─── PROVIDED ENTRIES ───

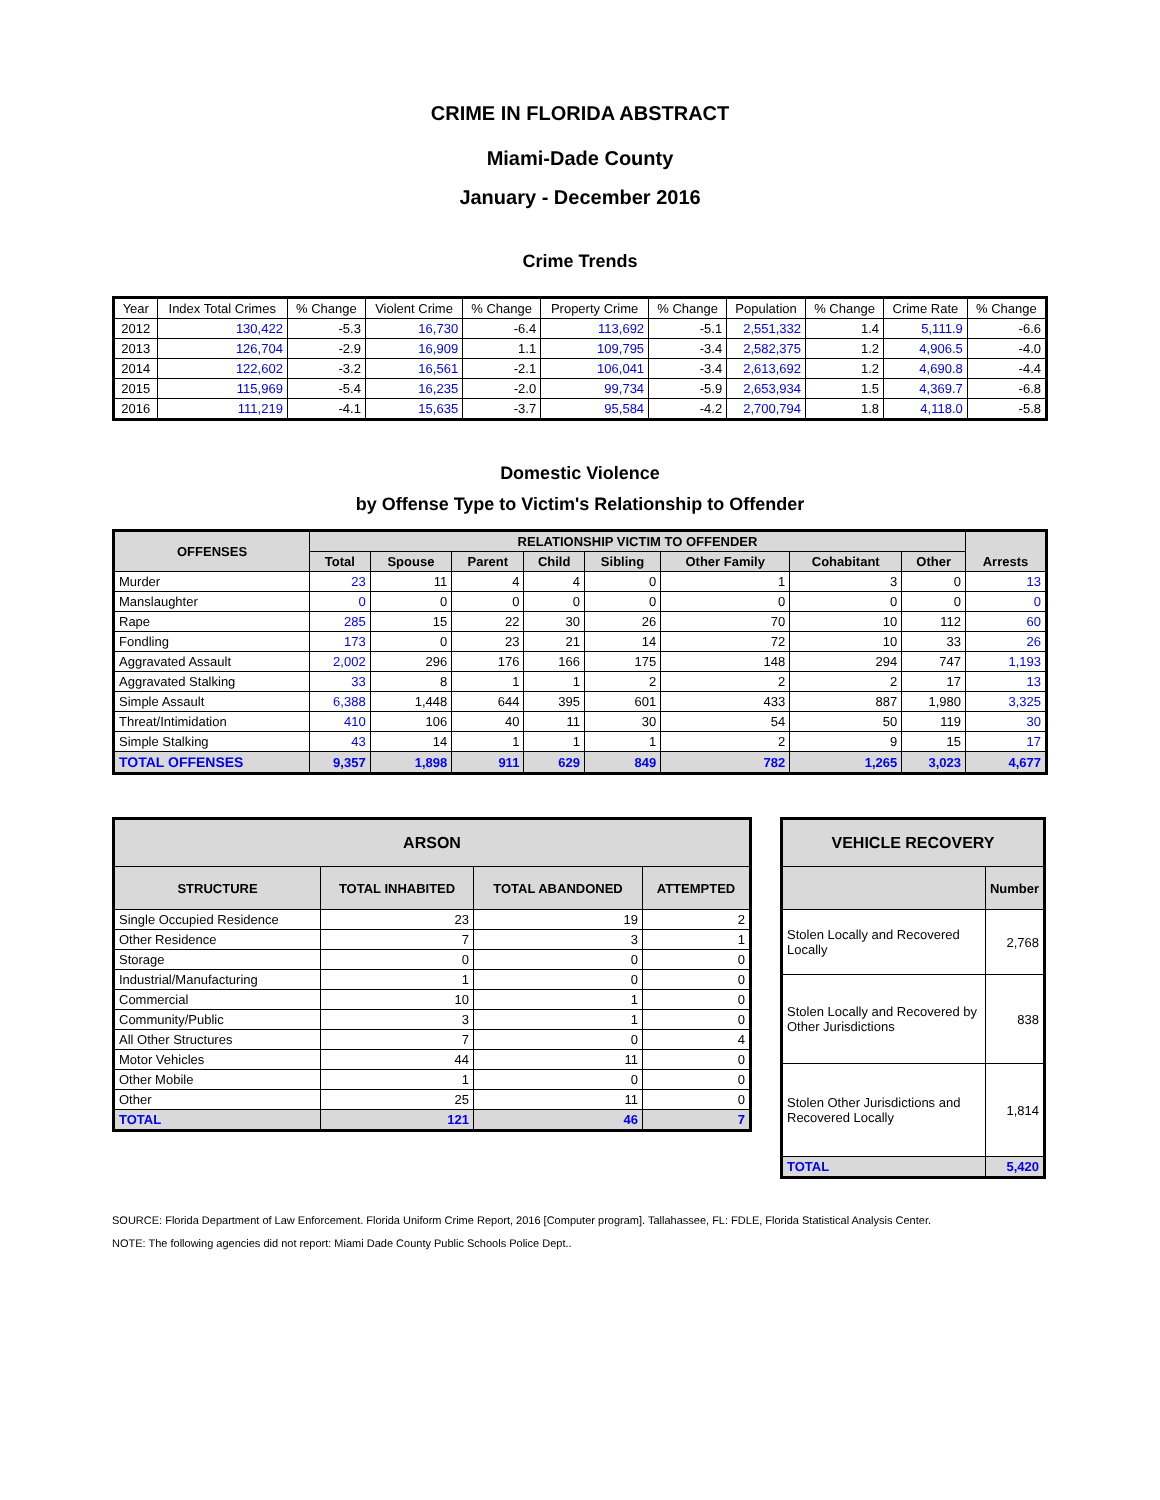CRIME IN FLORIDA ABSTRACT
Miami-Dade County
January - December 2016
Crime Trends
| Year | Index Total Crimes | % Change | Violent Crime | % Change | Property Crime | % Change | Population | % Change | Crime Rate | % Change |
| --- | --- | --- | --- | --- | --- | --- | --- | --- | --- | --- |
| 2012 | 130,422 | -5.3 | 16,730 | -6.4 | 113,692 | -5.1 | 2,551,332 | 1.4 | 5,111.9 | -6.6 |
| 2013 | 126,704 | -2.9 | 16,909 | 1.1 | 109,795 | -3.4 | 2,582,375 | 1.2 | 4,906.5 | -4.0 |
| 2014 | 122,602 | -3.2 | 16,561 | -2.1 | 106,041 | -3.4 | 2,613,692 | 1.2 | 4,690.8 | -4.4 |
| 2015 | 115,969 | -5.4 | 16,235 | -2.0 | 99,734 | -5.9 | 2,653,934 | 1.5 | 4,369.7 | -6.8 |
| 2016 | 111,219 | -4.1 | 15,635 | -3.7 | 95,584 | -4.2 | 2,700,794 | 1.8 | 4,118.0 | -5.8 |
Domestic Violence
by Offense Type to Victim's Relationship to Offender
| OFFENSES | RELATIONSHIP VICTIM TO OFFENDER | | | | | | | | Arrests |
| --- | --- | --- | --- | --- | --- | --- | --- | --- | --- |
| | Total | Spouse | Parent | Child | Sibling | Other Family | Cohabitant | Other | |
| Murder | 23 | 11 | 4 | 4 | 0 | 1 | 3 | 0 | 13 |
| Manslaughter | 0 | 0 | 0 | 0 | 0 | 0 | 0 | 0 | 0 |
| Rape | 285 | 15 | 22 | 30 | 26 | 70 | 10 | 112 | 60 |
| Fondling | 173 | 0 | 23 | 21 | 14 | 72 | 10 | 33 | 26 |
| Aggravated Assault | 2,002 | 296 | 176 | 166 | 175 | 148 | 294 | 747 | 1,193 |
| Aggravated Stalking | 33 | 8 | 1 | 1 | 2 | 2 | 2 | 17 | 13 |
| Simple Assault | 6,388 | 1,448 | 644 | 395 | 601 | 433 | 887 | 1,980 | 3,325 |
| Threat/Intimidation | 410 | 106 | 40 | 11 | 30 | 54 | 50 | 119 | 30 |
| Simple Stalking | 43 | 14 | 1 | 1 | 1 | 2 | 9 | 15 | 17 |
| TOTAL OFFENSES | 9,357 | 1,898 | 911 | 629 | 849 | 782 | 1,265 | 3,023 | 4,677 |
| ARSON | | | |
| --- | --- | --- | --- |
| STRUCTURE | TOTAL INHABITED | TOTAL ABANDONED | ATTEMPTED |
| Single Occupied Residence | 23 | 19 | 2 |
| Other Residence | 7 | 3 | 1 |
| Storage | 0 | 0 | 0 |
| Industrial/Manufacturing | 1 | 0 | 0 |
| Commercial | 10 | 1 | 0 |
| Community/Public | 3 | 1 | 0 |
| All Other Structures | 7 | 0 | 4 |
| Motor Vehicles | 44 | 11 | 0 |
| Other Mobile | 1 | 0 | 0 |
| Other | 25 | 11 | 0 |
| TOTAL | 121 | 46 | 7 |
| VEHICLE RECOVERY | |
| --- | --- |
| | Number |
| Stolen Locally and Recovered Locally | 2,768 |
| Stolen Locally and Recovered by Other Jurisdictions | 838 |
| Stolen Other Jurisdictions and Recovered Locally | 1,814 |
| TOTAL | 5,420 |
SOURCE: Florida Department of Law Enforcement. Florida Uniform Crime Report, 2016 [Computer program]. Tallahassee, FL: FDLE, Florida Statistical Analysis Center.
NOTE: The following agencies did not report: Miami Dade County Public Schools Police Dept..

───

## DIRECTIONS FOR THIS TASK
Reproduce, without alteration and without pictures, only those lines that lie between the first line of the entries above and the line containing "4,369.7 | -6.8 |", both of them included.

## RESULT OF THE EXERCISE
CRIME IN FLORIDA ABSTRACT
Miami-Dade County
January - December 2016
Crime Trends
| Year | Index Total Crimes | % Change | Violent Crime | % Change | Property Crime | % Change | Population | % Change | Crime Rate | % Change |
| --- | --- | --- | --- | --- | --- | --- | --- | --- | --- | --- |
| 2012 | 130,422 | -5.3 | 16,730 | -6.4 | 113,692 | -5.1 | 2,551,332 | 1.4 | 5,111.9 | -6.6 |
| 2013 | 126,704 | -2.9 | 16,909 | 1.1 | 109,795 | -3.4 | 2,582,375 | 1.2 | 4,906.5 | -4.0 |
| 2014 | 122,602 | -3.2 | 16,561 | -2.1 | 106,041 | -3.4 | 2,613,692 | 1.2 | 4,690.8 | -4.4 |
| 2015 | 115,969 | -5.4 | 16,235 | -2.0 | 99,734 | -5.9 | 2,653,934 | 1.5 | 4,369.7 | -6.8 |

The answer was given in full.